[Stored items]
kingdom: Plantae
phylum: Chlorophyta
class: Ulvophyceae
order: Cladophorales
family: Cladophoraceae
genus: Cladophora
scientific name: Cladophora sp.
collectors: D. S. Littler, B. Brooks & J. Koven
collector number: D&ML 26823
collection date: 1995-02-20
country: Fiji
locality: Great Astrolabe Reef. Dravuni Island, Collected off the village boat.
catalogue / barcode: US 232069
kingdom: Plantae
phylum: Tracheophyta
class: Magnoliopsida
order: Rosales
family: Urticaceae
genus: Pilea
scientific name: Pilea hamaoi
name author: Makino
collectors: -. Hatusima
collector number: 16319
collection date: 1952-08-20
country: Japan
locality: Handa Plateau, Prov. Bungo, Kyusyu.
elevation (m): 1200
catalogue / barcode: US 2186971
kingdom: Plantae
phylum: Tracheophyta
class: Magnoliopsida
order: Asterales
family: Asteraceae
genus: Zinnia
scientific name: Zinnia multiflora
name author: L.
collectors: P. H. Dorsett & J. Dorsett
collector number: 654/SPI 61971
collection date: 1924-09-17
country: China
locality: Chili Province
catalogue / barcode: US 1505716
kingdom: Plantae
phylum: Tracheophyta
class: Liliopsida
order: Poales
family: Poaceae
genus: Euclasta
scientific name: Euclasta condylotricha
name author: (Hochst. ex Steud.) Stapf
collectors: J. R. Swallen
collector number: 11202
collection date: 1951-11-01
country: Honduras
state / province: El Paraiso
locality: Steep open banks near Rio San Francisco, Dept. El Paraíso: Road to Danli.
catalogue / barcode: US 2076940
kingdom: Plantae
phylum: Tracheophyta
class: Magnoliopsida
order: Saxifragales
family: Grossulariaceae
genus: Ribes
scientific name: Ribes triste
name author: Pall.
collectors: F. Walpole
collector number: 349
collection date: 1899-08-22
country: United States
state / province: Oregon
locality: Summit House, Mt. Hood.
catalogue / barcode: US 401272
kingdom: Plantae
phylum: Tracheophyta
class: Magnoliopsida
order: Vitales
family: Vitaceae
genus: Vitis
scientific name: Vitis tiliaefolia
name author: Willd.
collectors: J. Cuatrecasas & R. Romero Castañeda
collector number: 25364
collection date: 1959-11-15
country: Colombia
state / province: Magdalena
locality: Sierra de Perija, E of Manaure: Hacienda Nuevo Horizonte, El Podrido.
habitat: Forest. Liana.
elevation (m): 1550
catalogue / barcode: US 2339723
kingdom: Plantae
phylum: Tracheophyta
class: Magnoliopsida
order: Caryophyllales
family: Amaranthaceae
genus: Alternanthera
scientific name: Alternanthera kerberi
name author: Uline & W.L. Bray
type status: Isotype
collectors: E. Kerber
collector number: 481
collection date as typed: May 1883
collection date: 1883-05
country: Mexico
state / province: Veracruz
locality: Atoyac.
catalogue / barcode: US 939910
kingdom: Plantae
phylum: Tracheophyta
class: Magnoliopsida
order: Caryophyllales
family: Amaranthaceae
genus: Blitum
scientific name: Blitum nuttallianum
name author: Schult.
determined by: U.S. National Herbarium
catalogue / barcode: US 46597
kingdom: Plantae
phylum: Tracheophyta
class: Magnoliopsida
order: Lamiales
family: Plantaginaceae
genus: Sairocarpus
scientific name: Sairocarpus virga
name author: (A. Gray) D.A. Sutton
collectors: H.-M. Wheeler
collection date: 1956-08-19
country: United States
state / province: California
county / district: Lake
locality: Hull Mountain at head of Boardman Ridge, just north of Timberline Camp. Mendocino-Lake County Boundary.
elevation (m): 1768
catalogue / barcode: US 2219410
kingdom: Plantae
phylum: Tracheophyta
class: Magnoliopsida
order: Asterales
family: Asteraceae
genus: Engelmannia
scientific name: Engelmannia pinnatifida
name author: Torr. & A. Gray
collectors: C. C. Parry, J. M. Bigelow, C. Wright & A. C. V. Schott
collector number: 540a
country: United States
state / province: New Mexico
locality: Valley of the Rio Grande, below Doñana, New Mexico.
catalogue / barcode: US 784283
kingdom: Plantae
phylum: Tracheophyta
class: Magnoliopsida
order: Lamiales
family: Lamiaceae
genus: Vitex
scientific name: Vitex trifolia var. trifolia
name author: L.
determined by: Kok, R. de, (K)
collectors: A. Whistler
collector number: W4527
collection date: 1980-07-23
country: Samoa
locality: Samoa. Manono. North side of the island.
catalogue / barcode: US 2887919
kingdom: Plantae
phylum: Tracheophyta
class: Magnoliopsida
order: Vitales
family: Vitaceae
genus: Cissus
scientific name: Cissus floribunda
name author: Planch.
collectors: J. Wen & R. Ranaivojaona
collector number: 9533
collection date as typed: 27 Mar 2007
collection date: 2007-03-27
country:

▶ [Set problem]:
In the rows from the start through the line containing "locality: Steep open", switch "collection date" to "date collected" everywhere it appears. Write those lines out again, leaving everything else unchanged.

▶ [Result of the task]:
kingdom: Plantae
phylum: Chlorophyta
class: Ulvophyceae
order: Cladophorales
family: Cladophoraceae
genus: Cladophora
scientific name: Cladophora sp.
collectors: D. S. Littler, B. Brooks & J. Koven
collector number: D&ML 26823
date collected: 1995-02-20
country: Fiji
locality: Great Astrolabe Reef. Dravuni Island, Collected off the village boat.
catalogue / barcode: US 232069
kingdom: Plantae
phylum: Tracheophyta
class: Magnoliopsida
order: Rosales
family: Urticaceae
genus: Pilea
scientific name: Pilea hamaoi
name author: Makino
collectors: -. Hatusima
collector number: 16319
date collected: 1952-08-20
country: Japan
locality: Handa Plateau, Prov. Bungo, Kyusyu.
elevation (m): 1200
catalogue / barcode: US 2186971
kingdom: Plantae
phylum: Tracheophyta
class: Magnoliopsida
order: Asterales
family: Asteraceae
genus: Zinnia
scientific name: Zinnia multiflora
name author: L.
collectors: P. H. Dorsett & J. Dorsett
collector number: 654/SPI 61971
date collected: 1924-09-17
country: China
locality: Chili Province
catalogue / barcode: US 1505716
kingdom: Plantae
phylum: Tracheophyta
class: Liliopsida
order: Poales
family: Poaceae
genus: Euclasta
scientific name: Euclasta condylotricha
name author: (Hochst. ex Steud.) Stapf
collectors: J. R. Swallen
collector number: 11202
date collected: 1951-11-01
country: Honduras
state / province: El Paraiso
locality: Steep open banks near Rio San Francisco, Dept. El Paraíso: Road to Danli.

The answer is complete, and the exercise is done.